You finally chose your preferred living community. The place is excellent, the surroundings beautiful, and the fantastic facilities. You want to start connecting with people and making friends, but where do you start? When you’re in a new place, it can be a little daunting to start talking to people, let alone start making friends. Senior living communities usually have programs and meet-and-greet sessions to help onboard a resident to their new living arrangements, so this is already a good base to start with.
But what if you’re not a fan of huge social events and you’d like to start with small steps? Here are some effective techniques that can help you get started in talking and making friends with your community:
Technique 1: Ask for directions
This is probably the easiest way to start talking. Asking for directions around the community can help you get acquainted with the area, and it’ll also let people know that you’re new. Most of the time, one question will lead to another. Residents in senior living communities are always happy to help a new resident find their way around, and this usually comes with questions such as ‘Where you’re from?’, ‘What do you do?’ etc., which helps break the ice.
Technique 2: Remember Their Names
Whenever you start your small talk conversation, and the other person introduces themselves to you, make a habit of repeating their names to increase your chances of remembering who they are. For example, if the person you’re talking to introduces themselves by saying Hello, I’m John, you should respond with It’s nice to meet you, John, I’m Clara.

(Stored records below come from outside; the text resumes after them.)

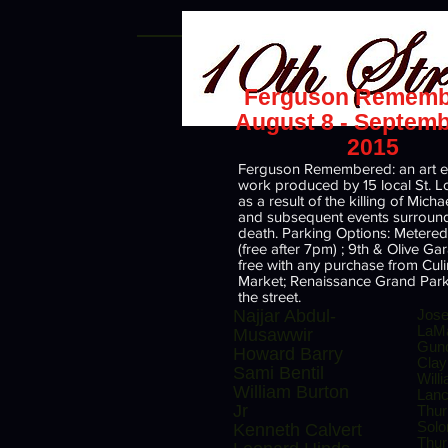
Ferguson Rememb
August 8 - Septemb
2015
Ferguson Remembered: an art ex
work produced by 15 local St. Lou
as a result of the killing of Mich
and subsequent events surround
death. Parking Options: Metered
(free after 7pm) ; 9th & Olive G
free with any purchase from Cul
Market; Renaissance Grand Park
the street.
Najjar Abdul-
Jos
LaM
Musawwir
Gund
Howard Barry
Clay
Sami Bentil
Will
William Burton
Lan
Jr
Thu
Sol
Kenneth Calvert
Thur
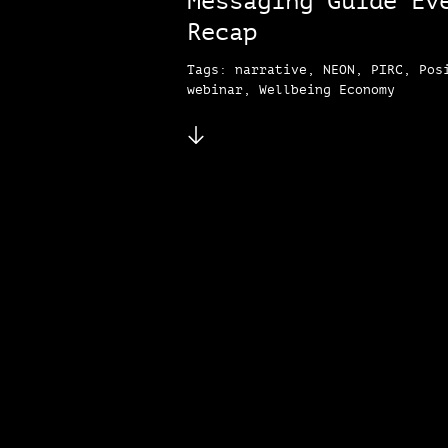
Messaging Guide Ev
Recap
Tags: narrative, NEON, PIRC, Pos
webinar, Wellbeing Economy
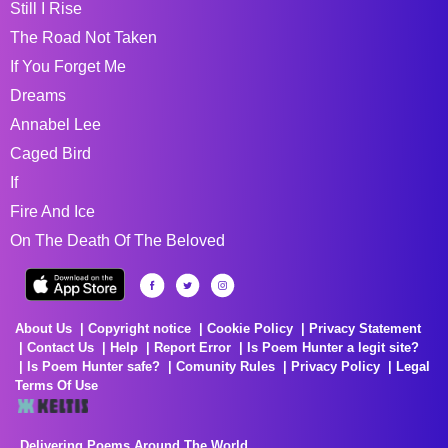
Still I Rise
The Road Not Taken
If You Forget Me
Dreams
Annabel Lee
Caged Bird
If
Fire And Ice
On The Death Of The Beloved
About Us
Copyright notice
Cookie Policy
Privacy Statement
Contact Us
Help
Report Error
Is Poem Hunter a legit site?
Is Poem Hunter safe?
Comunity Rules
Privacy Policy
Legal
Terms Of Use
Delivering Poems Around The World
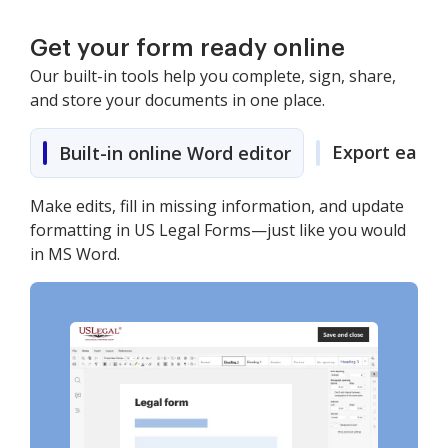
Get your form ready online
Our built-in tools help you complete, sign, share,
and store your documents in one place.
Export easily
Built-in online Word editor
Make edits, fill in missing information, and update
formatting in US Legal Forms—just like you would
in MS Word.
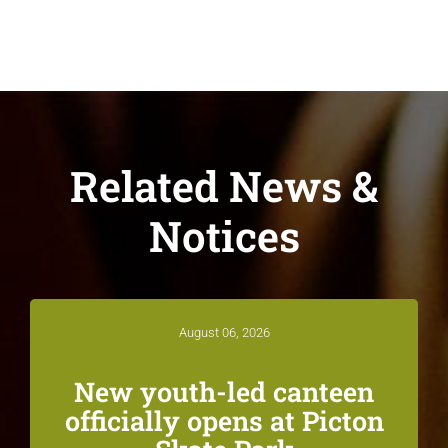
Related News &
Notices
August 06, 2026
New youth-led canteen
officially opens at Picton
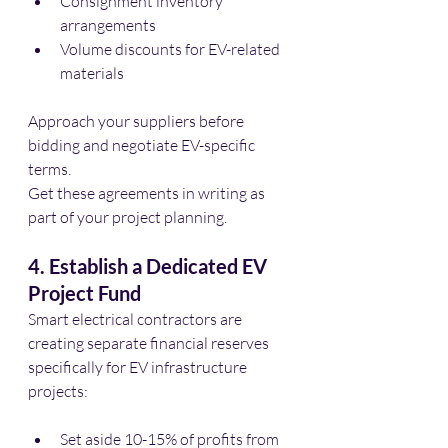
Consignment inventory 
arrangements
Volume discounts for EV-related 
materials
Approach your suppliers before 
bidding and negotiate EV-specific 
terms. 
Get these agreements in writing as 
part of your project planning.
4. Establish a Dedicated EV 
Project Fund
Smart electrical contractors are 
creating separate financial reserves 
specifically for EV infrastructure 
projects:
Set aside 10-15% of profits from 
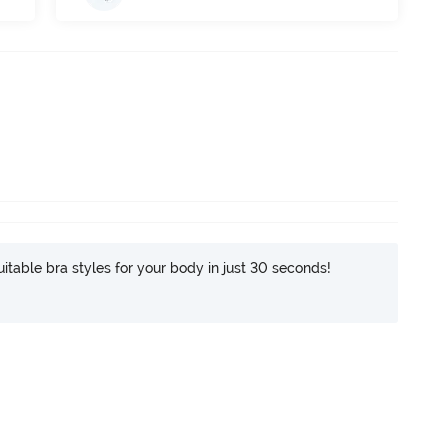
itable bra styles for your body in just 30 seconds!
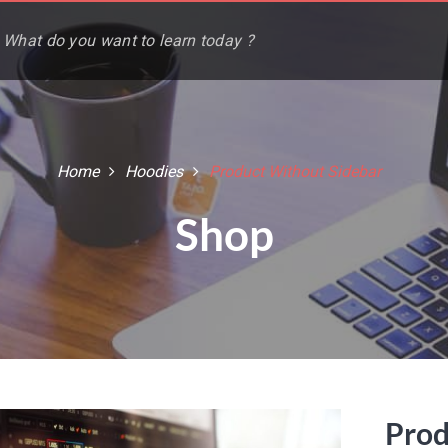
Home
Hoodies
Product Without Sidebar
Shop
Prod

The immediate act of repeating someone’s name will help the memory stick with you, and when you can recall their names, they’ll automatically warm up to you and be more inclined to hold a conversation. There’s nothing less appealing than having someone say to you I’m sorry, what was your name again? Especially after they’ve introduced themselves to you.
Technique 3: Be Open-Ended with Your Questions
Small talk should be a two-way street, and if you keep your questions open-ended, you’re on the right track to doing just that. Ask questions that encourage the other residents to open up and share more information about themselves. You’ll find that you’re not the only shy or introverted person to meet and speak to people. Steer away from questions that tend to put the conversation at a dead-end. When this happens, you will be left with an awkward silence, wrecking your brain for what to talk about next.
Asking questions that will encourage the conversation to flow and develop naturally is among the best questions to ask when talking to someone.
Technique 4: Offer a Compliment but Be Genuine
Never underestimate a person’s ability to spot a fake person a mile away. Being fake will only make you appear dishonest, insincere, and like you are trying too hard to curry favor. Offering a compliment is a great way to break the ice and start small talk with a stranger, never offer a compliment unless it’s something genuine.
Remember that old saying, if you can’t say something nice, don’t say anything at all? Make that your mantra when attempting to small talk with anybody. If you try to compliment, you don’t mean it, your words may say one thing, but your body language will convey a whole different story. If you want people to view you as someone interesting enough to strike a conversation with, you need to be sincere right from the very beginning.
Technique 5: Actively Participate
Senior living communities such as Vivante will have plenty of entertainment and social events for you to attend. While you don’t need to go for everything, you can choose the kind of things you like and the ones that interest you. If your goal is to meet someone or make friends, then it’s essential to participate in the activities happening in your community actively. If you’ve been invited for an activity and you keep declining; eventually, people will get tired of you quickly and move on to the next person they feel they could have a better connection with. If you want to be interesting throughout the entire small talk process, you’re going to have to be an active participant.
Be an active participant by listening and paying attention when the other person is speaking so you can follow up appropriately. This helps to stimulate a healthy conversational flow, and you will win points with the other person because they will be eager to talk to you when they feel like they are being listened to and heard.
Technique 6: Know What’s Going On
The more you know about what is going on in your community, the better the conversationalist you will be. It’s not just confined to business talk or idle chit-chat about random things. You need to be prepared for events and activities that could revolve around discussions about everything and anything in the community. The more prepared you are, the more knowledgeable you will appear to be, and the more attractive you will become to the people with whom you’re speaking to.
Make it a habit daily to check the news headlines each morning, read many books on a diverse range of subjects, and scan the internet for the latest topics and trends. Having all that info will allow you to become a much better participant whenever you’re having small talk with just about anyone because there’s always something you will be able to connect to.
These are just small and quick ways to strike up a conversation and appear more attractive to people around you. You don’t have to jump in right away to start making friends and connections- you can take your time with it. Remember that connecting is a two-way street- you need to participate and talk to make friends and meet people actively.